A text I wrote while working as a dramaturg for Andy Edwards on his performance In Burrows, which premiered at the Tron Theatre in Glasgow in March 2018.
A man places a photograph on a music stand. He studies it with a marked seriousness, and then moves back a few paces. A woman stands across from him, just out of arms reach. He begins to describe the image; she interprets his words in BSL. Description, interpretation: a linguistic attention towards something that produces something else: noise, words, movement, meaning. Two bodies speaking, breathing, swaying, frowning, swallowing, gesticulating. These across of translation reach toward and layer over the objects of their attention, without ever quite touching. There are gaps between and within these asymmetrical choreographies of attention and articulation. the attended-thing persists in itself independent of its scrutiny, permitting these endless excesses of description to cascade off and outwards.
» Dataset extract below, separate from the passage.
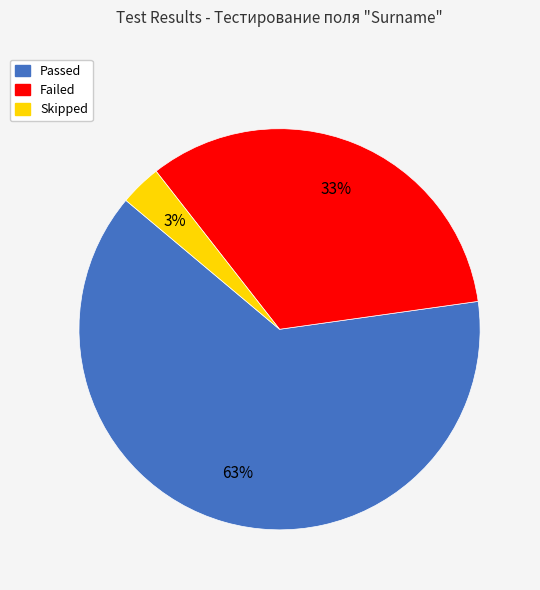

True or false: Passed accounts for 63% of the total.

True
The two figures swap – swap what they’re doing, swap where they stand, and swap who is watching who.
What bears meaning, what is legible? And to who? What is the legibility of illegibility; what might it mean for these two figures to present us with something deliberately obscure? We see tentative languages emerge through fragile (mis)understandings. They close their distance: hands guide hands, mapping out ‘here’ and ‘there’. But the gap persists even within this intimacy; between what is said about something and the thing itself; between something said, and those words being re-spoken.
I never know what people mean when they talk about ‘access’ and art. At some point in rehearsals the word ‘equality’ is brought up: ‘Equality of access” – as in, we all get to access the same thing? I can understand that in some ways – reasonably priced tickets, step-free access to arts spaces – but is the ‘thing’ experienced in this show really the same thing to these hearing/deaf/sighted/blind audiences? What is being interpreted here: Andy’s words, or the wider work? I worry about artwork being reduced to a set of information that can be translated and communicated. The rebellious potential of artistic materials is that they resist summary, capture or knowledge: constantly exceeding our attention and understanding.
In Burrows is not simply a man on stage telling us something about the world, but rather a range of materials, gestures, proposition (including: a man on stage speaking words) presented towards an audience for sensuous consideration. The provisions for ‘access’ of performance that we’re working with (primarily BSL interpretation and audio description) do not reinscribe an existing material that holds primacy (suggesting that we might know the limits of this thing, and what they might offer to an audience), but must rather be understood as a composition of diverse materials operating within the same space, time and aesthetic frame.
Rather than ‘access’ being a thing that can be ‘achieved’, I’m more interested in understanding it as a lens through which to think about who, at any moment, is being excluded. The role of BSL in this show is not to communicate to deaf audiences something that has been designed for hearing audiences; but rather furthers and complicates the question of what happens in an act of description. I think of Andy and Amy’s work as opening up the questions of access: what is tangible, what is legible, what is visible, what is present: what do we understand, what can be noticed about that thing, and in what ways does it exceed our noticing. The work unfolds into games of inclusion and exclusion – to which we join in, get left out, laugh along, or remain perplexed. We discover that ‘we’ is a tenuous proposition – and feel ourselves split apart through the subtle ways in which our needs might be considered or ignored. We sit close to something, feeling both its presence and its distance.